China Real Estate Investment

China investors seek solace in the new economy as covid risks rise 

China’s continued battle with covid is suppressing growth and making foreign investors nervous, however, targeted support for the property market and new economy sectors are encouraging domestic players.

05 January 2023

China’s continued battle with covid is suppressing growth and making foreign investors nervous, however, targeted support for the property market and new economy sectors are encouraging domestic players.  

MSCI data show that China’s real estate investment transactions fell 23% in the first three quarters of this year, yet it remains the largest market in the region and was home to four of the 10 largest deals so far this year.  

However, foreign investment activity has been limited, partially due to political tensions but also due to continued uncertainty about the nation’s covid policies. China had been moving away from more restrictive policies, however, rising case numbers have sent a number of cities into partial lockdowns again.  

Like everywhere else, China is more vulnerable to respiratory diseases in winter, so a loosening of the “zero covid” policy could be hard to maintain in the early part of 2023. This is likely to increase social tensions and hit GDP growth.

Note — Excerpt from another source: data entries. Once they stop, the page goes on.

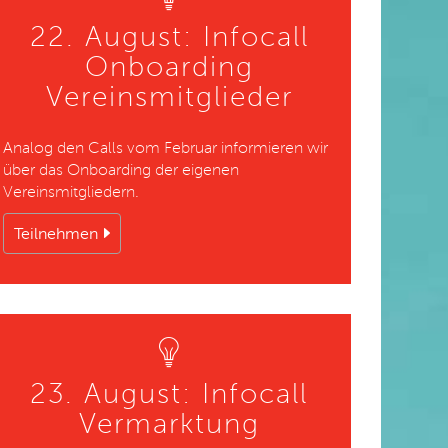
22. August: Infocall
Onboarding
Vereinsmitglieder
Analog den Calls vom Februar informieren wir
über das Onboarding der eigenen
Vereinsmitgliedern.
Teilnehmen
23. August: Infocall
Vermarktung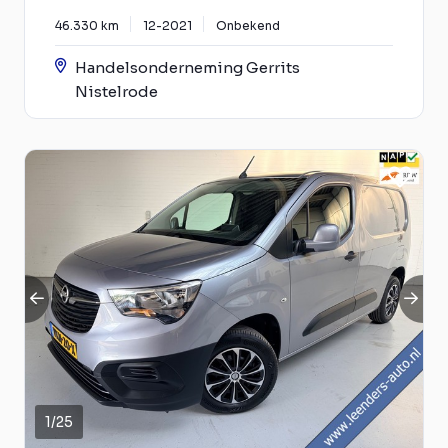
46.330 km
12-2021
Onbekend
Handelsonderneming Gerrits
Nistelrode
1
/
25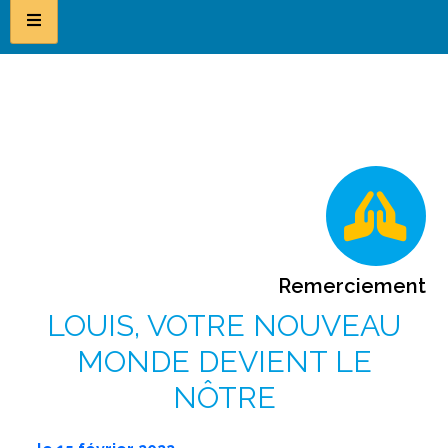
Remerciement
LOUIS, VOTRE NOUVEAU
MONDE DEVIENT LE
NÔTRE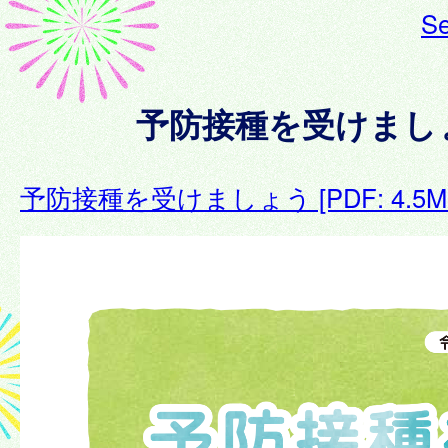
Se
予防接種を受けまし
予防接種を受けましょう [PDF: 4.5M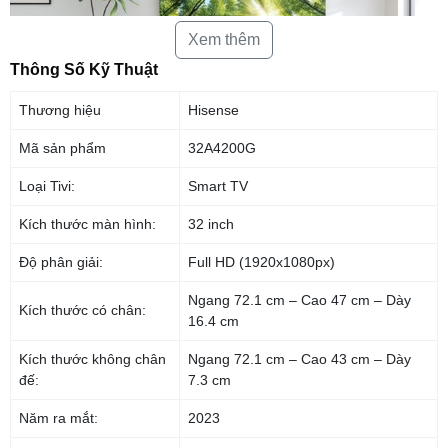
Xem thêm
Thông Số Kỹ Thuật
Thương hiệu
Hisense
Mã sản phẩm
32A4200G
Loại Tivi:
Smart TV
*Hình ảnh chỉ mang tính chất minh họa sản phẩm
Công nghệ hình ảnh
Kích thước màn hình:
32 inch
– Độ phân giải HD mang đến hình ảnh hiển thị sinh động, rõ nét.
– Chất lượng hình ảnh và âm thanh được tối ưu hoá qua bộ xử
Độ phân giải:
Full HD (1920x1080px)
lý MT9216AAATYB mang đến trải nghiệm giải trí ngập tràn, hình ảnh
cuốn hút và lôi kéo cảm xúc người xem.
Ngang 72.1 cm – Cao 47 cm – Dày
Kích thước có chân:
Mời bạn xem thêm: Những độ phân giải màn hình phổ biến hiện nay trên
16.4 cm
tivi
Kích thước không chân
Ngang 72.1 cm – Cao 43 cm – Dày
đế:
7.3 cm
Năm ra mắt:
2023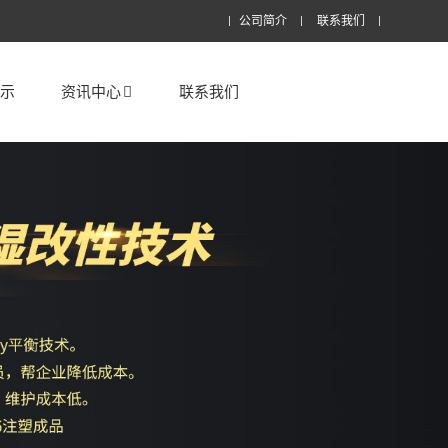
公司简介
联系我们
展示
资讯中心
联系我们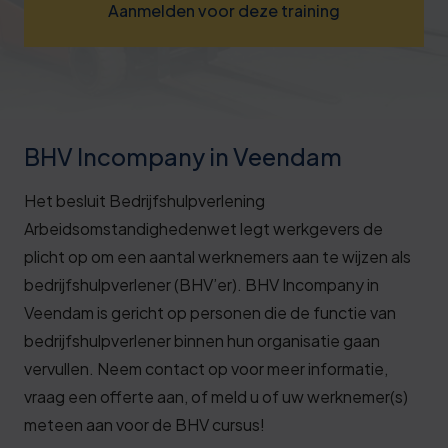
Aanmelden voor deze training
Deze review is gebaseerd op mijn eigen
ervaring.
Verzend beoordeling
BHV Incompany in Veendam
Het besluit Bedrijfshulpverlening
Arbeidsomstandighedenwet legt werkgevers de
plicht op om een aantal werknemers aan te wijzen als
bedrijfshulpverlener (BHV’er). BHV Incompany in
Veendam is gericht op personen die de functie van
bedrijfshulpverlener binnen hun organisatie gaan
vervullen. Neem contact op voor meer informatie,
vraag een offerte aan, of meld u of uw werknemer(s)
meteen aan voor de BHV cursus!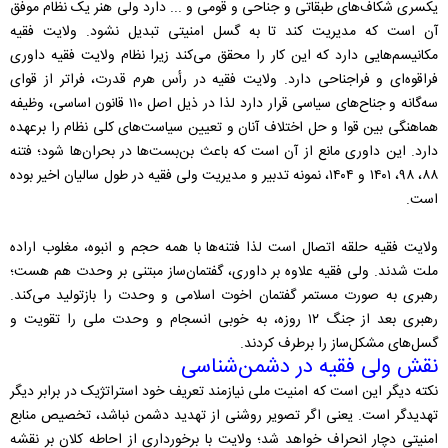
یکسری شکاف‌های طبقاتی و جناحی و قومی و ... دارد ولی هنر یک نظام موفق
آن است که مدیریت کند تا به گسل امنیتی تبدیل نشود. ولایت فقیه
مکانیسم‌هایی دارد که این کار را محقق می‌کند زیرا نظام ولایت فقیه داوری
فراقوه‌ای و فراجناحی دارد. ولایت فقیه در رأس هرم قدرت، فراتر از قوای
سه‌گانه و جناح‌های سیاسی قرار دارد لذا در ذیل اصل ۱۱۰ قانون اساسی، وظیفه
هماهنگی بین قوا و حل اختلاف آنان و تعیین سیاست‌های کلی نظام را برعهده
دارد. این داوری مانع از آن است که باعث بن‌بست‌ها در بحران‌ها شود؛ فتنه
۸۸، ۹۸، ۱۴۰۱ و ۱۴۰۴، نمونه تدبیر و مدیریت ولی فقیه در طول سالیان اخیر بوده
است.
ولایت فقیه حلقه اتصال است لذا فتنه‌ها با همه حجم و انبوه، مغلوب اراده
ملت شدند. ولی فقیه علاوه بر داوری، گفتمان‌ساز مبتنی بر وحدت هم هست؛
رهبری به صورت مستمر گفتمان اخوت اسلامی و وحدت را بازتولید می‌کند.
رهبری بعد از جنگ ۱۲ روزه، به خوبی انسجام و وحدت ملی را تقویت و
گسل‌های مشکل‌ساز را برطرف کردند.
نقش ولی فقیه در دشمن‌شناسی
نکته دیگر این است که امنیت ملی نیازمند تعریف خود استراتژیک در برابر دیگر
تهدیدگر است. یعنی اگر تصویر روشنی از تهدید دشمن نباشد، تخصیص منابع
امنیتی دچار انحراف خواهد شد؛ ولایت با برخورداری از احاطه کلان بر نقشه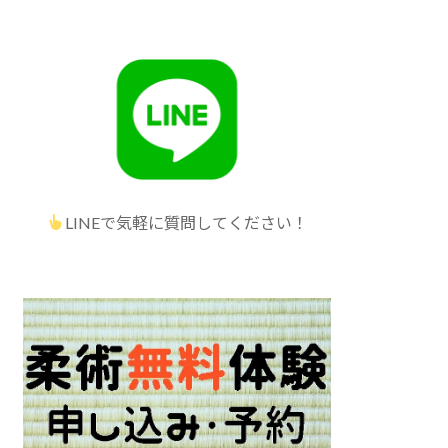
LINEで気軽に質問してください！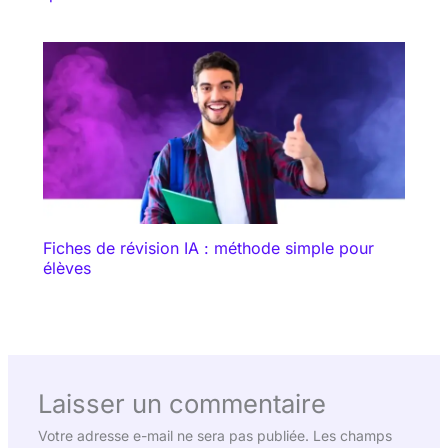
Fiches de révision IA : méthode simple pour
élèves
Laisser un commentaire
Votre adresse e-mail ne sera pas publiée.
Les champs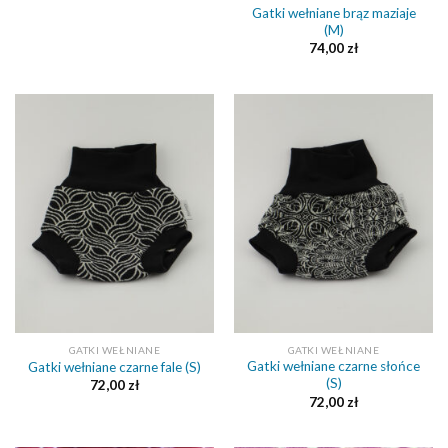
Gatki wełniane brąz maziaje
(M)
74,00
zł
GATKI WEŁNIANE
GATKI WEŁNIANE
Gatki wełniane czarne słońce
Gatki wełniane czarne fale (S)
(S)
72,00
zł
72,00
zł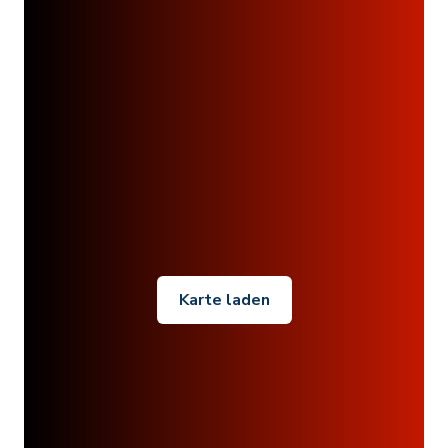
Karte laden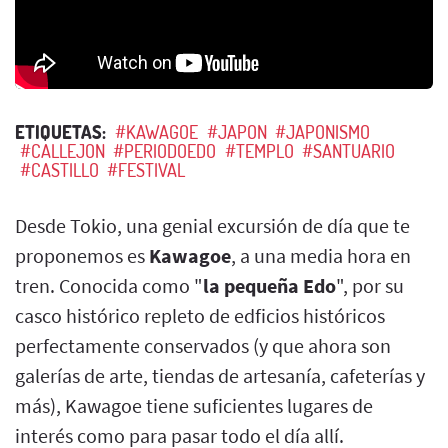
ETIQUETAS:
#KAWAGOE
#JAPON
#JAPONISMO
#CALLEJON
#PERIODOEDO
#TEMPLO
#SANTUARIO
#CASTILLO
#FESTIVAL
Desde Tokio, una genial excursión de día que te
proponemos es
Kawagoe
, a una media hora en
tren. Conocida como "
la pequeña Edo
", por su
casco histórico repleto de edficios históricos
perfectamente conservados (y que ahora son
galerías de arte, tiendas de artesanía, cafeterías y
más), Kawagoe tiene suficientes lugares de
interés como para pasar todo el día allí.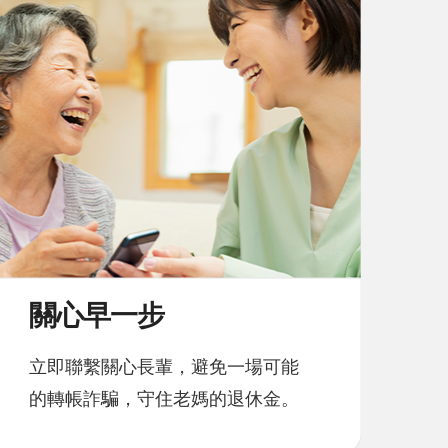
關心早一步
立即聯繫關心長輩，避免一場可能
的轉帳詐騙，守住老媽的退休金。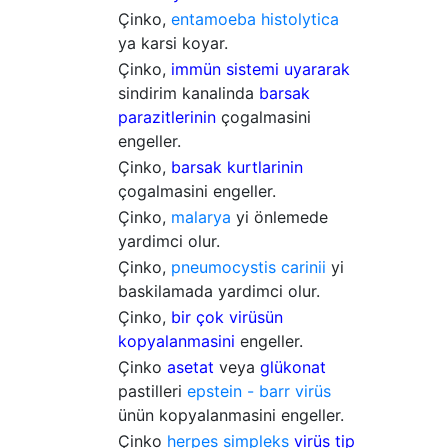
Çinko,
entamoeba histolytica
ya karsi koyar.
Çinko,
immün sistemi uyararak
sindirim kanalinda
barsak
parazitlerinin
çogalmasini
engeller.
Çinko,
barsak kurtlarinin
çogalmasini engeller.
Çinko,
malarya
yi önlemede
yardimci olur.
Çinko,
pneumocystis carinii
yi
baskilamada yardimci olur.
Çinko,
bir çok virüsün
kopyalanmasini
engeller.
Çinko
asetat
veya
glükonat
pastilleri
epstein - barr virüs
ünün kopyalanmasini engeller.
Çinko
herpes simpleks
virüs tip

Uncertainty is likely to remain until spring at the earliest. 

The Chinese consumer has been battered by lockdowns and the rocky economy, meaning continued weakness in the retail sector and slowing activity in the logistics sector, where recent development has been more targeted towards the consumer than manufacturing. 

Troubles in the residential sector have dominated those headlines not occupied by covid. In November, China unveiled a 16-point plan to support the residential property industry, including RMB400 billion of new funding for the sector. While some of these measures support developers themselves including allowing developers to raise capital through domestic share sales and debt guarantee programs for favoured developers, more are designed to support the delivery of development projects and home buyers.  

For example, special loans will be available to ensure developments are completed and delivered. There is also support for the acquisition and restructuring of development projects which face bankruptcy.  

Several measures also support rental residential properties, including the provision of long-term funding, bonds for rental residential development and the acceleration of trials for real estate investment trusts.  

These measures ought to both support the residential property industry and allow for a shake-out of less efficient developers and the workout of stalled projects. The China government has been supportive of the rental residential market for some time and the latest policies will likely boost investment in multifamily.  

Overall, the residential market is sharply divided between leading Tier 1 and Tier 2 cities, where supply and demand are more in balance and those lower-tier cities which are substantially oversupplied.  

Active domestic and some international investors are committing more capital to multifamily residential and to other “new economy” sectors, such as life sciences and the industrial sector, where there is also government support for a number of high-tech industries.  

The short-term outlook for China will be dominated by covid and how the nation adapts its zero-covid model, however, government support for sectors such as multifamily and life sciences lights a path for investors in the longer term.